Her roast chicken is the one I make when I want to feel competent. It is also the recipe Paul probably ate more than any other. Julia believed a properly roasted chicken was the true test of a cook. No sauce to hide behind. Just heat, butter, salt, and technique.

And the French onion soup is the recipe I think Julia would have eaten at those small Parisian restaurants she and Paul loved. The kind of food that feels simple but requires real care to get right. Caramelizing onions slowly for 40 minutes until they are sweet and dark. Building the broth with good stock and a splash of cognac.

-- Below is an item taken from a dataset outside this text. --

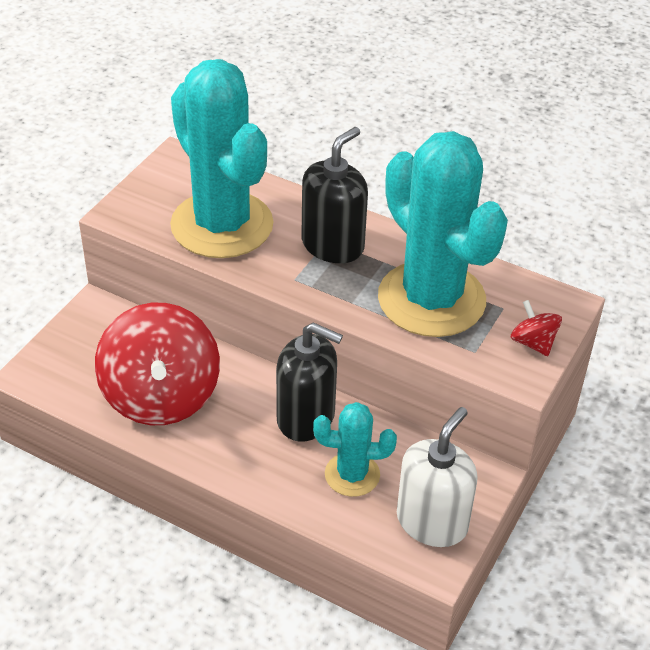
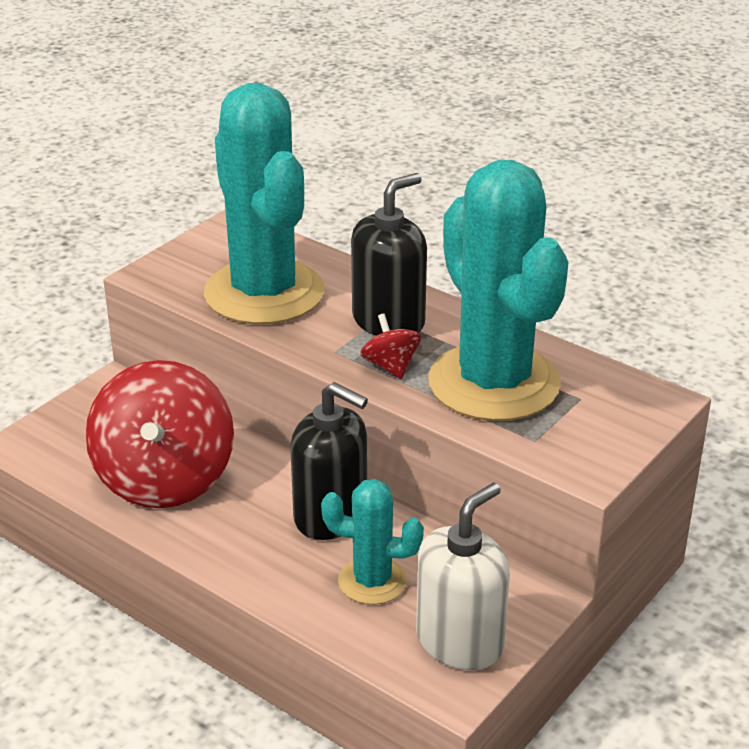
camera: 10 degrees right, 10 degrees down
red spinning top [510,300,562,356] -> red spinning top moved to [360,313,421,379]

The gruyère on top, melted and bubbling under the broiler until it is almost burnt at the edges.
What the Play Gets Right
I have not seen The Recipe in person. San Diego is a long way from Massachusetts. But I have read every review I can find, and the thing that keeps coming through is how honest it is about Julia’s struggles.
She did not just walk into a kitchen and become Julia Child. She fought for it. She was rejected by publishers. She argued with her co-authors. She battled self-doubt constantly. The play apparently handles this without sentimentality, which is exactly how Julia would have wanted it.

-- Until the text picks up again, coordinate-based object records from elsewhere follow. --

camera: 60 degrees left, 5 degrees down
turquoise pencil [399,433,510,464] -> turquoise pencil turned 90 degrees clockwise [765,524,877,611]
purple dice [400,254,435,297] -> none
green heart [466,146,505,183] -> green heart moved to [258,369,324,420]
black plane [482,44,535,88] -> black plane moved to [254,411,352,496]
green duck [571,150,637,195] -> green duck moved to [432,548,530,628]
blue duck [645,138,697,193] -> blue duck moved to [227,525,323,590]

One review described a moment near the end where Christina Kirk steps in front of a camera and transforms into the mature Julia Child we remember. Apparently the audience gasped. After two and a half hours of watching this woman struggle and push and refuse to give up, seeing her finally become the person the world would know must hit differently than any documentary or biopic ever could.
The play also digs into her marriage with Paul in a way that feels real. He was the one who introduced her to good food. He photographed dishes for her cookbooks. He supported her when everyone else doubted her. Their partnership lasted nearly fifty years. If you want to know more about their life together, I wrote about the homes they shared and Julia’s surprising wartime career.

Why This Matters Now
Julia Child has been dead for more than twenty years. There have been films, an HBO series, a Food Network competition, and now a play. People keep telling her story because it keeps being relevant.

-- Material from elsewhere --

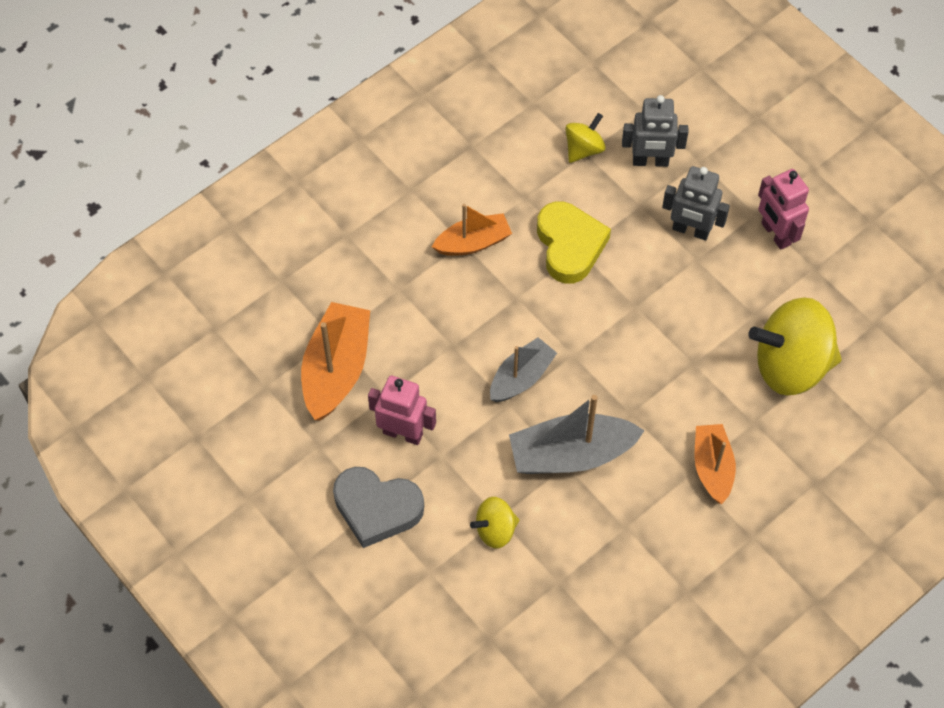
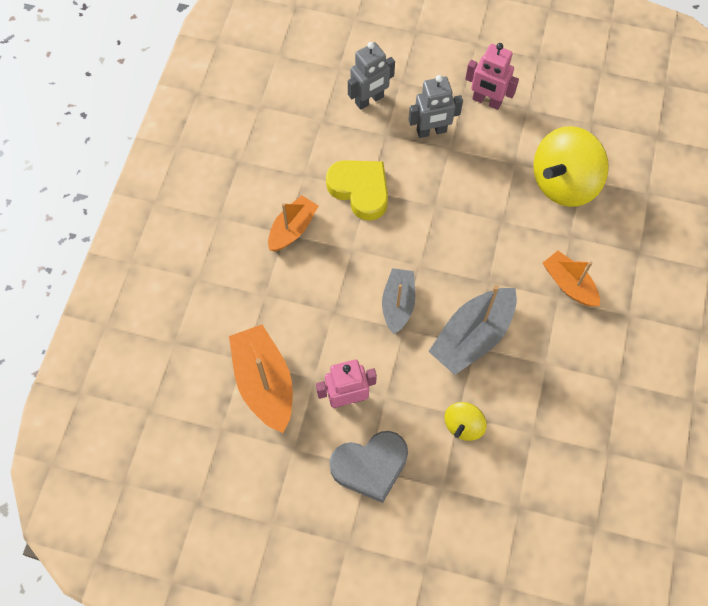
camera: 35 degrees left, 5 degrees up
yellow spinning top [565,113,606,163] -> none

A woman who did not find her calling until her late thirties. Who faced rejection and kept going. Who insisted that cooking should be joyful, never intimidating. Who made mistakes on camera and laughed them off.
In a time when most cooking content is designed to look perfect and perform well on algorithms, Julia’s approach feels almost radical. She was messy. She was real. She was more interested in whether the food tasted good than whether the photograph looked right.
I think that is why The Recipe is selling out.
If you are near San Diego before March 29, tickets are available at La Jolla Playhouse. If not, you can do what I am doing this weekend: pull Mastering the Art of French Cooking off the shelf, turn to page 315, and cook the dish that started it all.